Manual ad buyers are going to fall increasingly short of the competition

As programmatic buying takes an increasingly larger piece of the inventory pie, manual ad buyers are going to find themselves losing out. First, without engaging in programmatic, you won’t have a shot at all the inventory offered through such venues. Since experts believe that programmatic advertising will be 100 percent of online ad inventory within the next 5 years, manual advertisers could be closed completely out of the market.

Manual ad buying also doesn’t provide the precision of programmatic, and that gap is growing wider by the day. Advertisers who aren’t targeting appropriately will see ROI continue to decrease, while their competition sees it trending upward.

Header bidding is coming

Header bidding is coming to all areas of programmatic, but it’s likely to impact video inventory most. We’ve already noted that video inventory is constrained naturally, and since it’s valuable real estate online, as much as 90 percent of that inventory is gone before it hits the market. That means video publishers and channels presell almost all the ad space, leaving a small amount that’s dumped into programmatic as a sort of clearance attempt. Traditionally in this space, programmatic was seen as the way to unload the last remaining ad space.

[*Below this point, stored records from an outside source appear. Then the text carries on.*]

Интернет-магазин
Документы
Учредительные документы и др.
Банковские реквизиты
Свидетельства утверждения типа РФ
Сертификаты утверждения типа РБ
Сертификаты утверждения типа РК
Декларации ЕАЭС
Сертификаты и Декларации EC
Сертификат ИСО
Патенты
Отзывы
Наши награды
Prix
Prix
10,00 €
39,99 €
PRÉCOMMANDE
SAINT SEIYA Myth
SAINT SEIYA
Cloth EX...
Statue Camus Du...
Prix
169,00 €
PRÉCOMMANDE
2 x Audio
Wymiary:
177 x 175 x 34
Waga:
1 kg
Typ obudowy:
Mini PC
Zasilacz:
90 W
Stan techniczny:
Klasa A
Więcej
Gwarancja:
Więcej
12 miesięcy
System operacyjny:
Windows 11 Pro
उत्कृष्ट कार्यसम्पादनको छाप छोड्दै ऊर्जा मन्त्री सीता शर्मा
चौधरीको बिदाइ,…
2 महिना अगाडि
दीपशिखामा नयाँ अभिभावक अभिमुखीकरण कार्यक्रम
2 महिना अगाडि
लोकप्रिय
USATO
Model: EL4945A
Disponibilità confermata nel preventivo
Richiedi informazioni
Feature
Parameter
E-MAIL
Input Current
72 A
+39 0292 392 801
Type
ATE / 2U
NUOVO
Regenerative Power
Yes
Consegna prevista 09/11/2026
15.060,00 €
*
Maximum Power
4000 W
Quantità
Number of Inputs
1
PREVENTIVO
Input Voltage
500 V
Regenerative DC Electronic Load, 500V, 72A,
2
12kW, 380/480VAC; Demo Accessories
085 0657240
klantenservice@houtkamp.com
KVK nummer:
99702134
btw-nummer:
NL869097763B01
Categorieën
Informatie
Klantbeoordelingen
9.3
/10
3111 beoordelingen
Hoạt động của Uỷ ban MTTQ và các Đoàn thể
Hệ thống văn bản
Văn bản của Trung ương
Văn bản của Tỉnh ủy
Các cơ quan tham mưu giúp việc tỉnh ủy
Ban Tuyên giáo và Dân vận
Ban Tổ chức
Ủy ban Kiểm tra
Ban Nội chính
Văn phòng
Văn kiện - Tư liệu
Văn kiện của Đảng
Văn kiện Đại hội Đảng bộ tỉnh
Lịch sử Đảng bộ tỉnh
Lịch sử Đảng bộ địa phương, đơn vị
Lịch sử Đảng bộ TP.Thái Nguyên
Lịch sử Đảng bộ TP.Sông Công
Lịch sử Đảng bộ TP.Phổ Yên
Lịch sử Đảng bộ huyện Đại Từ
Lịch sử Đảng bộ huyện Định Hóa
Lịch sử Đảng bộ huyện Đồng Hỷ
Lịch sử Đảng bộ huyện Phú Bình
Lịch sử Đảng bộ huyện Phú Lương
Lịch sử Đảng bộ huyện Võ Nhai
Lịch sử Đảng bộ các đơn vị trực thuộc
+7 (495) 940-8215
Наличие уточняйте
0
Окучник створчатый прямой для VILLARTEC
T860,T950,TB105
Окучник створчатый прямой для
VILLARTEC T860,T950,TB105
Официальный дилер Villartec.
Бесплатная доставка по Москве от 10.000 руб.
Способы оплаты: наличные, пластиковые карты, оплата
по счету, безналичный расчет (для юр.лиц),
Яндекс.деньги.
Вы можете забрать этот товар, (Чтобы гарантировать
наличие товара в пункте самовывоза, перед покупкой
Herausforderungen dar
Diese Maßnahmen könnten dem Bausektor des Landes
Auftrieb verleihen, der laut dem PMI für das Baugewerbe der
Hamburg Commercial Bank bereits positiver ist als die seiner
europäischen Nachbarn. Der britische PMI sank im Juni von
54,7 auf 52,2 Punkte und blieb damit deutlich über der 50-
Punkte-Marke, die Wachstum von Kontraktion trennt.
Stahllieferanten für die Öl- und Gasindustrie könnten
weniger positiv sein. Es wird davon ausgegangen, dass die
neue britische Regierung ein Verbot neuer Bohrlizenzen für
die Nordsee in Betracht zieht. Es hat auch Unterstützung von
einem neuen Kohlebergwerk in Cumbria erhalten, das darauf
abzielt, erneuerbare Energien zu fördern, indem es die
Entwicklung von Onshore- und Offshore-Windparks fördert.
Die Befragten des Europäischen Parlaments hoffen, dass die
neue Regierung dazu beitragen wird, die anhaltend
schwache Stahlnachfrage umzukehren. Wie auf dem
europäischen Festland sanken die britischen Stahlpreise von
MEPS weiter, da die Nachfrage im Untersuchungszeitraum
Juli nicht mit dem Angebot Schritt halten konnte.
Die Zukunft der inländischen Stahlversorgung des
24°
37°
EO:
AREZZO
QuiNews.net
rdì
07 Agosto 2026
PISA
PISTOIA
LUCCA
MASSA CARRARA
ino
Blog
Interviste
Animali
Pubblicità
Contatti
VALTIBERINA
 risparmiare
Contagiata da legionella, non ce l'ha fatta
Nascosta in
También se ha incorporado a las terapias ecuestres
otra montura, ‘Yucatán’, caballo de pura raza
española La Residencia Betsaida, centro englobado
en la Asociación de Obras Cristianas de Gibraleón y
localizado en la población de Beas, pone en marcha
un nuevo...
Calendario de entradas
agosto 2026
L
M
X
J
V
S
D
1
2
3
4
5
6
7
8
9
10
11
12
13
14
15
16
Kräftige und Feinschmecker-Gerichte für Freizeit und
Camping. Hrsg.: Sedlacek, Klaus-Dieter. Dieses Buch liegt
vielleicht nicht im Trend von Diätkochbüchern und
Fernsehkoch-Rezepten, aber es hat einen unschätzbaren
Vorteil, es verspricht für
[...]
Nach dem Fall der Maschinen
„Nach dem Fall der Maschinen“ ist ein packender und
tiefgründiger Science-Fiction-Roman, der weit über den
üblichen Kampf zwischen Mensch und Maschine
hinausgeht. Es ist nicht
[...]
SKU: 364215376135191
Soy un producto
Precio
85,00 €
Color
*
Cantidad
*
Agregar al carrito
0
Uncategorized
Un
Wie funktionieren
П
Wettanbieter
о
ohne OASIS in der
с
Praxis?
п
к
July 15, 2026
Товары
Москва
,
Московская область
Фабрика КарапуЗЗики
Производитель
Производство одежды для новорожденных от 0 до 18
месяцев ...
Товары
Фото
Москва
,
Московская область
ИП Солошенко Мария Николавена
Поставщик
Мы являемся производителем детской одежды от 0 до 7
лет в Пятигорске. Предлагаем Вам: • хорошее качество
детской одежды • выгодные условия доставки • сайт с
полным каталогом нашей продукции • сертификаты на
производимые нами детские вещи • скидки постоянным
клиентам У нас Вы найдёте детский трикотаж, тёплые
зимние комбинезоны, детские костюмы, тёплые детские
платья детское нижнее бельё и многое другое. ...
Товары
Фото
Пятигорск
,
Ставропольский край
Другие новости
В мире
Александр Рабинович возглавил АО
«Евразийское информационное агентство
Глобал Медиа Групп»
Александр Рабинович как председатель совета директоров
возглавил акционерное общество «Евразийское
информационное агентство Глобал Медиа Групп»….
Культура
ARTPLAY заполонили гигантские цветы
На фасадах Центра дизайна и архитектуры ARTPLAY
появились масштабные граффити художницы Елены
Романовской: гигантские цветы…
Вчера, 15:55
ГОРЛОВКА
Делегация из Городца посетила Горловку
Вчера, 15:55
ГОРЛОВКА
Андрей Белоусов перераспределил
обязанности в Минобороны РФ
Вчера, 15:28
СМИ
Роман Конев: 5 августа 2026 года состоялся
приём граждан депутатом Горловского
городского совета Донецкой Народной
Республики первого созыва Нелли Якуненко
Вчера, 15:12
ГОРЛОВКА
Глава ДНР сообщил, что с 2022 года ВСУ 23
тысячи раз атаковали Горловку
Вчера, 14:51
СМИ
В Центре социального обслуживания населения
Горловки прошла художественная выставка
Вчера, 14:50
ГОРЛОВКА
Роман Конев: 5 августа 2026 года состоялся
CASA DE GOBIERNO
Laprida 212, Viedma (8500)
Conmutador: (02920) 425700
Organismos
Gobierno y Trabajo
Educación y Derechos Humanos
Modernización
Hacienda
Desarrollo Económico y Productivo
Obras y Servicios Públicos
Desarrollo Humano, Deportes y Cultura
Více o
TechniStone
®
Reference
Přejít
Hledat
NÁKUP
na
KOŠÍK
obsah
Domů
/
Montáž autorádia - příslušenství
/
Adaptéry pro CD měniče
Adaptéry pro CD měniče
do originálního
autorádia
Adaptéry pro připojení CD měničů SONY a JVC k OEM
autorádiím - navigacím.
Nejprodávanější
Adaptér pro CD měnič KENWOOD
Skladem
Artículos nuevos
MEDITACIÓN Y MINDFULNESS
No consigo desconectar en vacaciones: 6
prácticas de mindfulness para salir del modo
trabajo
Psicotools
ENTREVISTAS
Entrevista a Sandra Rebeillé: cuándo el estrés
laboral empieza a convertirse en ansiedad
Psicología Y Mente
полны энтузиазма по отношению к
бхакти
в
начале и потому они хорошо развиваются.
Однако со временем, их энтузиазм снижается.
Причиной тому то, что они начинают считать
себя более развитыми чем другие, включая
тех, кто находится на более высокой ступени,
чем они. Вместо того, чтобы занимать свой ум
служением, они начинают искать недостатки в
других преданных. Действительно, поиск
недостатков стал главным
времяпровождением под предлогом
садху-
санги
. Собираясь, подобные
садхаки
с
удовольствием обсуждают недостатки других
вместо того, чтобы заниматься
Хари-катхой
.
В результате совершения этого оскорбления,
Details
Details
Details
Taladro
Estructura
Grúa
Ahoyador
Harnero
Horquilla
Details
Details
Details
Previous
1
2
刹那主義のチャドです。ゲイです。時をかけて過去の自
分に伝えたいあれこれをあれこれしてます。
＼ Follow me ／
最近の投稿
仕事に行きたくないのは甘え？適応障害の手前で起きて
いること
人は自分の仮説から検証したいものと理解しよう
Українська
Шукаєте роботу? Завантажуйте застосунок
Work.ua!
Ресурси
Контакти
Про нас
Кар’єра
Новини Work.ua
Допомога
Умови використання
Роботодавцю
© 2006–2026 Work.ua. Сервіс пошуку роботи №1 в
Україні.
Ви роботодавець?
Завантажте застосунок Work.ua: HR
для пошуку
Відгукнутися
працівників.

As programmatic platforms become more adept at providing comprehensive, proven targeting, video advertisers are more likely to want programmatic options. That moves those ads from clearance status to premium status, and publishers are beginning to take note. Header bidding lets publishers set aside certain parts of the inventory for programmatic purchasing; it also ensures all advertisers see the entire inventory, even if some of it is already spoken for. The benefit is more data for advertisers and better ability to forecast across the entire calendar year for both publishers and ad buyers.

The birth of programmatic storytelling

It’s no secret we think content and story is the backbone of digital publishing success. Content is what draws the consumer in and prompts them to take action. Storytelling is one of the oldest ways to engage your audience by presenting them with interesting information and tying emotional or mental factors to that information.

Today’s audiences expect storytelling even in short advertisements. The television ad spots that make the best-of lists each year or excite Super Bowl fans every February are all miniature stories. Programmatic advertising lets you leverage that winning approach online. The growing ability to pinpoint audiences with extreme accuracy lets you present information repeatedly to the same types of users, making it possible to continue stories from your site or string stories through several advertisements.

Programmatic Ad buying is a must for today’s advertisers

Content might be king, but programmatic advertising is the road by which you reach the castle. If you aren’t already on board with some of these options, make sure to consider programmatic advertising for your marketing and ad plans in 2017 if you want to keep up with trends, technology, and the competition.